何度か彼と会っているうちに、大切にされていると感じる事があって。
親友のエレナーデに、
「お兄様、とても素敵ね。有難う。エレナーデ」
「貴方と義理の姉妹になれるだなんて嬉しいわ」
そして卒業パーティ用に、エリオスはレディンシアにとても美しい紺から橙、金色のグラデーションの色合いの素敵なドレスをプレゼントしてくれた。
ついカフェでおしゃべりしていると日が暮れてしまう。
二人でカフェのテラスから夕日を眺めて。
又、会う約束をして。
幸せだった。
正式に婚約話も出ていて。学園を卒業しすぐに婚約したら嫁ぐ準備期間を置き、二月程で結婚することになって。
そして、いよいよ卒業パーティ。
卒業パーティで、家出をしていた元婚約者、テリーが近づいて来た。
「考え直してくれないか。君は私を愛しているのだろう?変な事を考えずに、我がアンシェル伯爵家へ嫁に来てくれればいいんだ。愛人にする予定だったマリーアの事は諦める。

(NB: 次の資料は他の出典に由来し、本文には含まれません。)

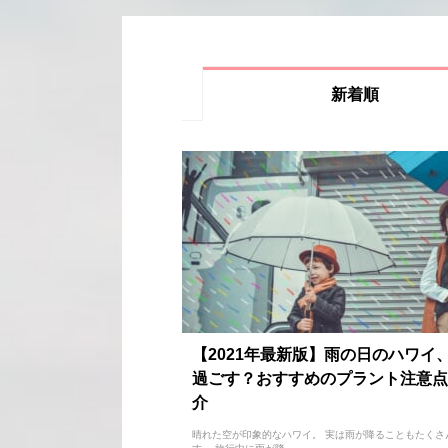
新着順
【2021年最新版】雨の日のハワイ
過ごす？おすすめのプラント注意点
介
晴れた空が印象的なハワイ。 実は雨が降ることもたくさ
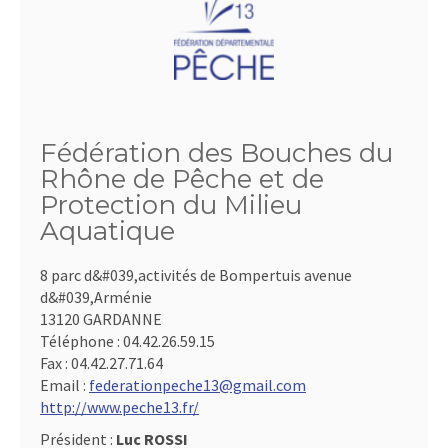
Fédération des Bouches du
Rhône de Pêche et de
Protection du Milieu
Aquatique
8 parc d&#039,activités de Bompertuis avenue
d&#039,Arménie
13120 GARDANNE
Téléphone :
04.42.26.59.15
Fax :
04.42.27.71.64
Email :
federationpeche13@gmail.com
http://www.peche13.fr/
Président :
Luc ROSSI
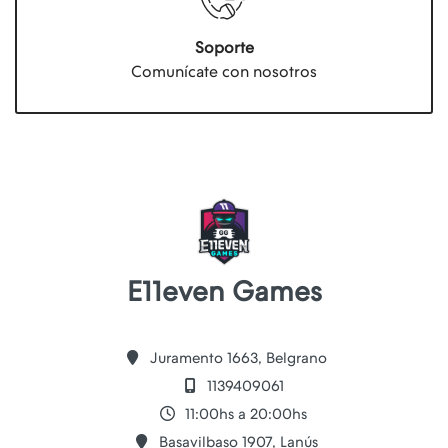
Soporte
Comunícate con nosotros
E11even Games
Juramento 1663, Belgrano
1139409061
11:00hs a 20:00hs
Basavilbaso 1907, Lanús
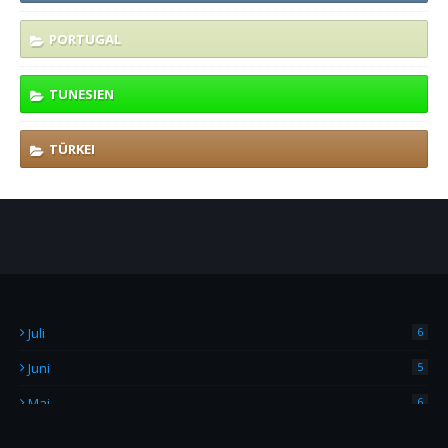
PORTUGAL
TUNESIEN
TÜRKEI
Juli
6
Juni
5
Mai
6
April
4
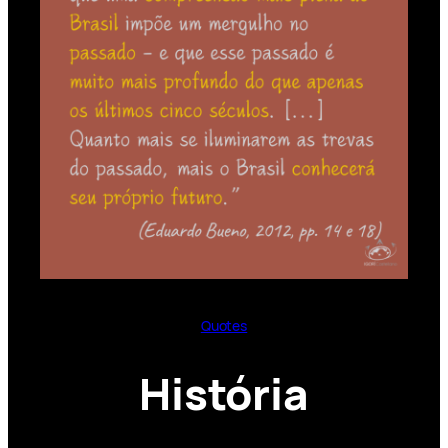
Quotes
História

だから、レディンシア」
レディンシアはエリオスにエスコートされながら、しっかりとテリーに向かって、
「エリオス様は私の事をとても大切にして下さいます。待ち合わせをしても時間前に来てくれますし、誕生パーティも真っ先に駆けつけてくれて。愛される事ってとても幸せ。ですから、貴方の事はもう他人ですわ。私の事は構わないで下さいませ。アンシェル伯爵令息」
「レディンシアっ」
エリオスが前に出て庇ってくれた。
「男は甘やかすと付け上がるからね。君は付け上がって、レディンシアを大切にしなかった。私はレディンシアを大切にするよ」
レディンシアも愛し気にエリオスを見上げ、
「本当に男性の方って甘やかすと付け上がるのですね。私はもう間違えない。エリオス様を甘やかしたりは致しませんわ」
「私が君を待たせた事はあったかい?君を大事にしなかった事はあったかい?」
「いえ。そんな事は」
そして、テリーの事を睨みつける。
「もう、私に二度と関わらないで下さいませ。私は私を大切にしてくれる方と幸せになります」
テリーはがくっと膝をついて、俯いた。
レディンシアは後にエリオスと結婚し、一男一女に恵まれた。
決してエリオスを甘やかしすぎず、エリオスもちゃんと分を心得ていて。
互いに互いを思いやり、幸せな人生を送ったとされている。
テリーは男が内股になってしまうという辺境騎士団へ強制的に送られて、すっかりそこに馴染んで一生独身で過ごしたという。